Investigations in the Fe – S – Se system


N. Finck1),*), E. Alekseenko2) and D. Bosbach3),*)

1) Karlsruhe Research Centre (FZK), Institute for Nuclear Waste Disposal (INE), P.O. Box 3640, D-76021 Karlsruhe, Germany (

2) MSU, Faculty of Materials Science, GSP-3, Leninskiye Gory, Moscow, 119899, Russian Federation.

3) Forschungszentrum Jülich, Institute für Energieforschung 6, D-52425 Jülich, Germany.

*) Helmholtz Virtual Institute „Advanced Solid-Aqueous RadioGeochemistry“, Germany.



The long-lived fission product 79Se (half-life >105 yrs) is one of the elements of concern for the safe storage of High-Level nuclear Waste (HLW). The chemistry of Se resembles that of sulfur and the Se solubility is largely controlled by its oxidation state. The +VI and +IV oxidation states prevail as mobile aqueous oxyanions, while Se in the oxidation states 0, -I and –II prevail as solids with low solubility [1]. The geochemistry of Se is largely controlled by that of Fe, with which Se is closely affiliated [2]. The redox potential (reducing conditions) of most rock formations currently considered for the HLW disposal is controlled by pyrite (FeS2). FeS2 is the thermodynamically stable end product of iron compounds under reducing conditions, and can be produced from iron monosulfide precursor (FeS). This work presents the first results of the interaction between Se and FeS.

Experimental - results

Se(IV) ions were added to a suspension of FeSam (disordered mackinawite) and allowed to react for seven days. In a separate experiment, a Fe(II) solution was added to a solution containing S(-II) and Se(-II) ions and allowed to react overnight. These experiments aimed at simulating Se retention on pre-existing mackinawite and mackinawite formation in the presence of selenide ions, respectively. Both samples were characterized using X-ray absorption spectroscopy (XAS) at the Se K-edge. The XANES region provided information on the Se oxidation state and the EXAFS region on short-range structure.

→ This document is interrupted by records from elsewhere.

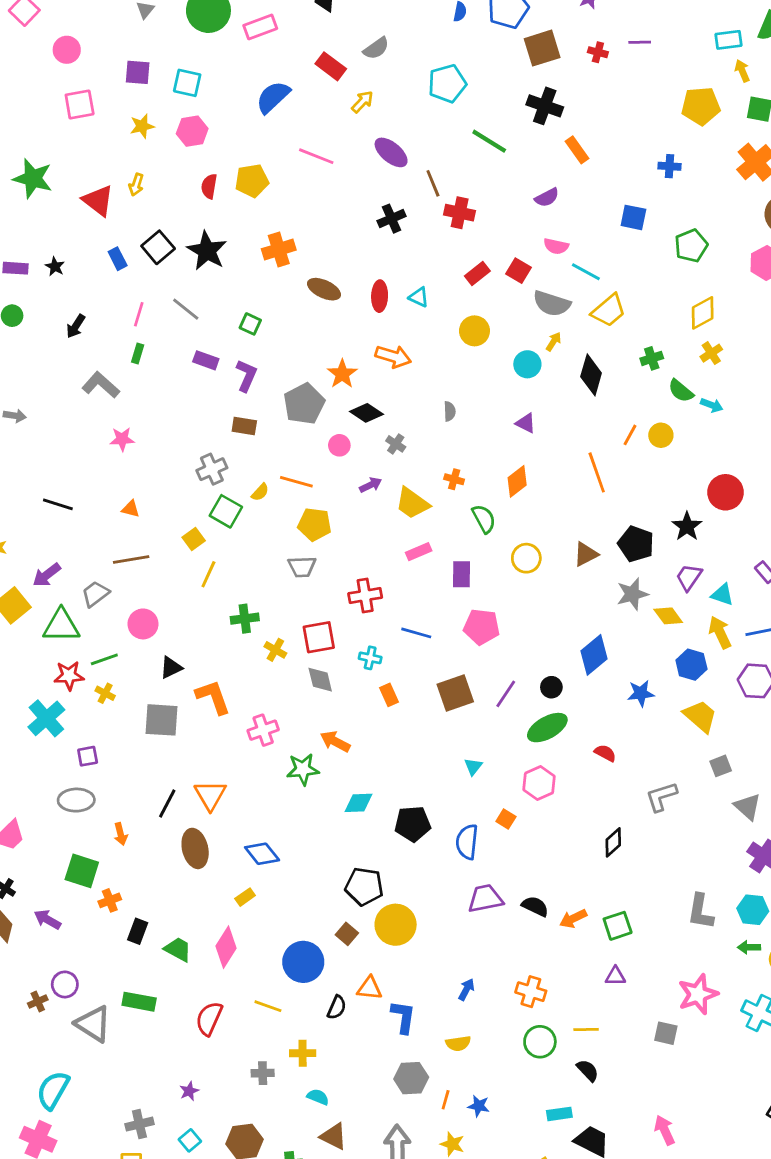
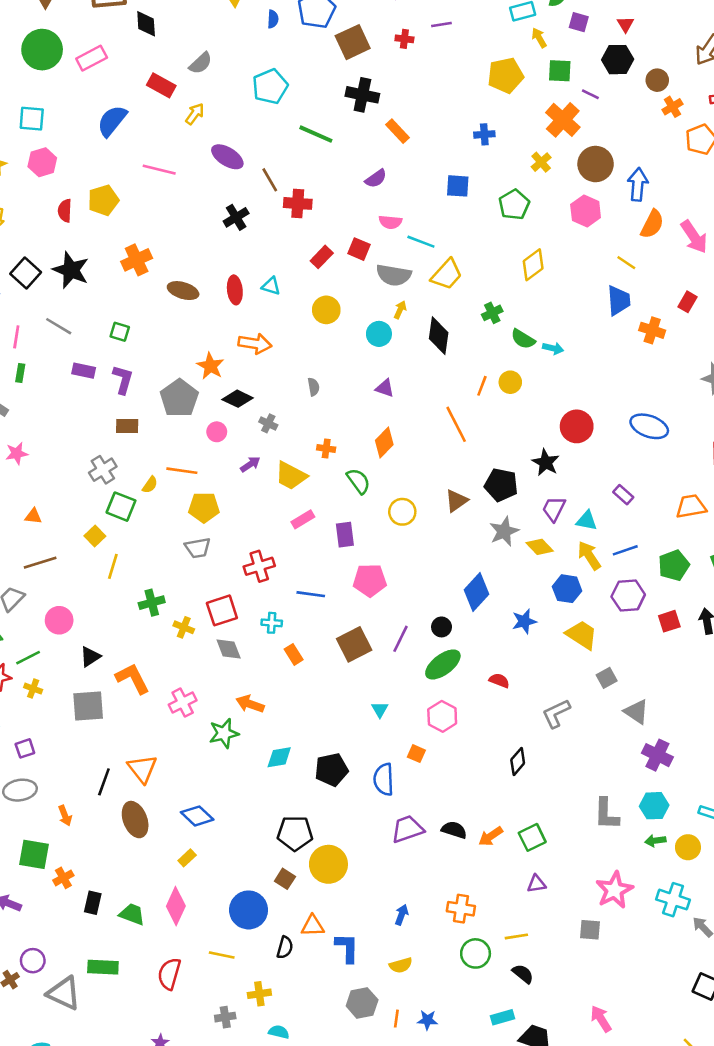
yellow cross: (711, 353) -> (541, 162), moved

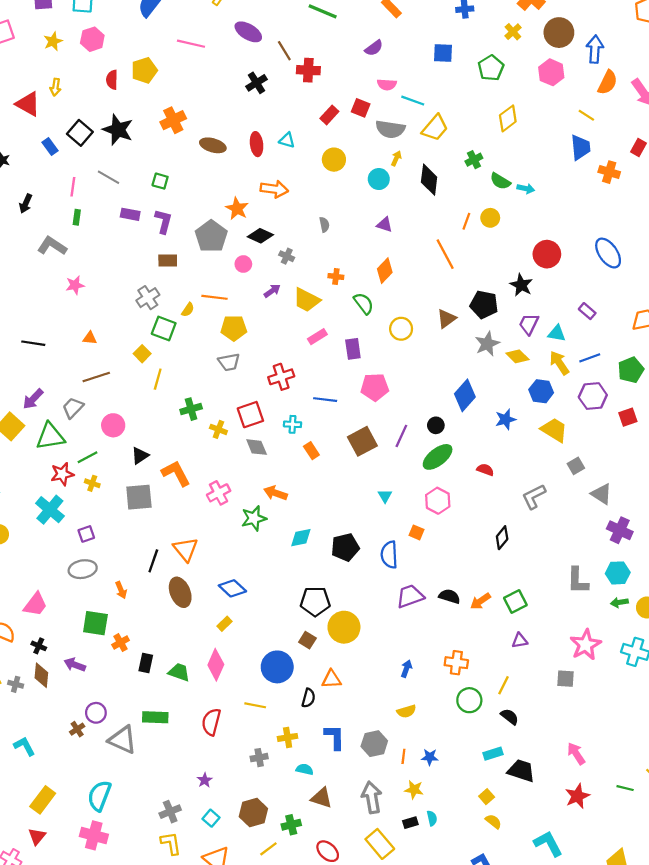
blue ellipse: (649, 426) -> (608, 253), turned 36
yellow line: (516, 936) -> (504, 685), turned -54
blue L-shape: (347, 948) -> (335, 737), moved

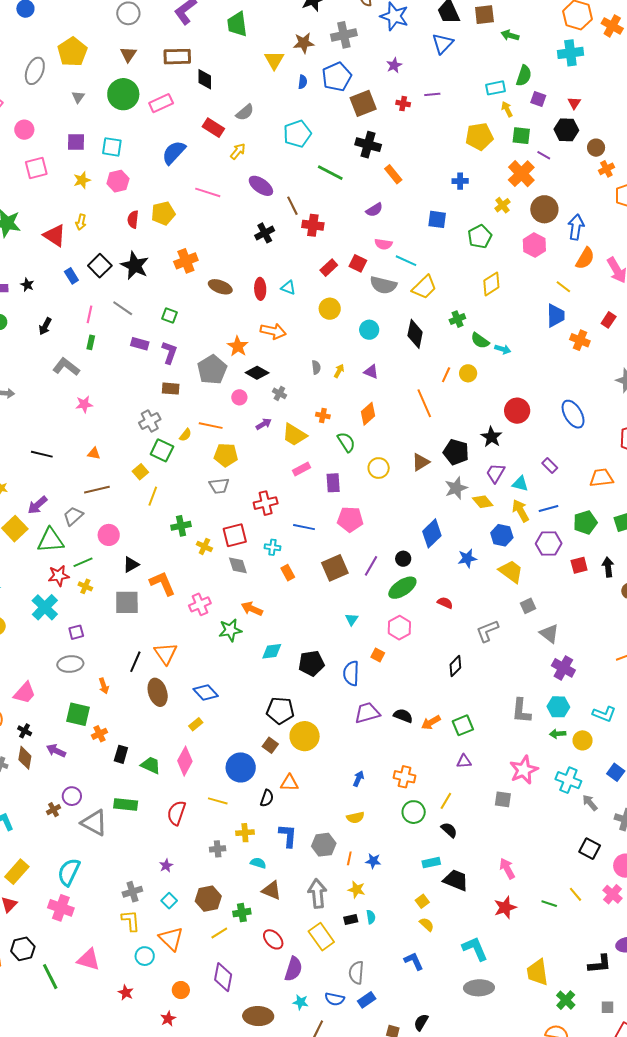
yellow arrow: (396, 158) -> (339, 371), moved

In the XANES region, both the edge position and the relative intensity of the white line [3] suggest a lower formal Se oxidation state in the co-precipitation experiment (-II) than in the adsorption experiment (-I or 0). Analysis of the EXAFS data indicates the presence of Se neighbors at 2.34(2) Å in the adsorption experiment. XANES results combined with EXAFS data strongly suggests a reduction and precipitation of a solid Se(0) phase upon Se(IV) adsorption on FeSam, corroborating previous findings [3]. In contrast, the presence of one Fe (interatomic Se-Fe distance = 2.37(1) Å) and two S shells surrounding Se upon co-precipitation are found in EXAFS data modeling. The detection of Fe and S backscatterers associated with the low Se oxidation state may indicate that Se is located in a mackinawite-like environment. Upcoming work will focus on the Se co-precipitation with pyrite. These results will provide valuable information of the Se retention by iron sulfides.


N. F. acknowledges the Helmholtz Virtual Institute “Advanced Solid-Aqueous Radiogeochemistry” (Germany) for funding. E. A. thanks the Helmholtz-Russia Joint Research Group 011 for funding. ANKA is thanked for provision of beamtime and the INE-beamline staff for assistance during the experiments.


[1] Elrashidi M.A., Adriano D.C., Workman S.M. and Lindsay W.L. (1987) Soil Sci. 144, 141-152.

[2] Hatten Howard III J. (1977) Geochim. Cosmochim. Acta 41, 1665-1678.

[3] Scheinost A.C. and Charlet L. (2008) Environ. Sci. Technol. 42, 1984-1989.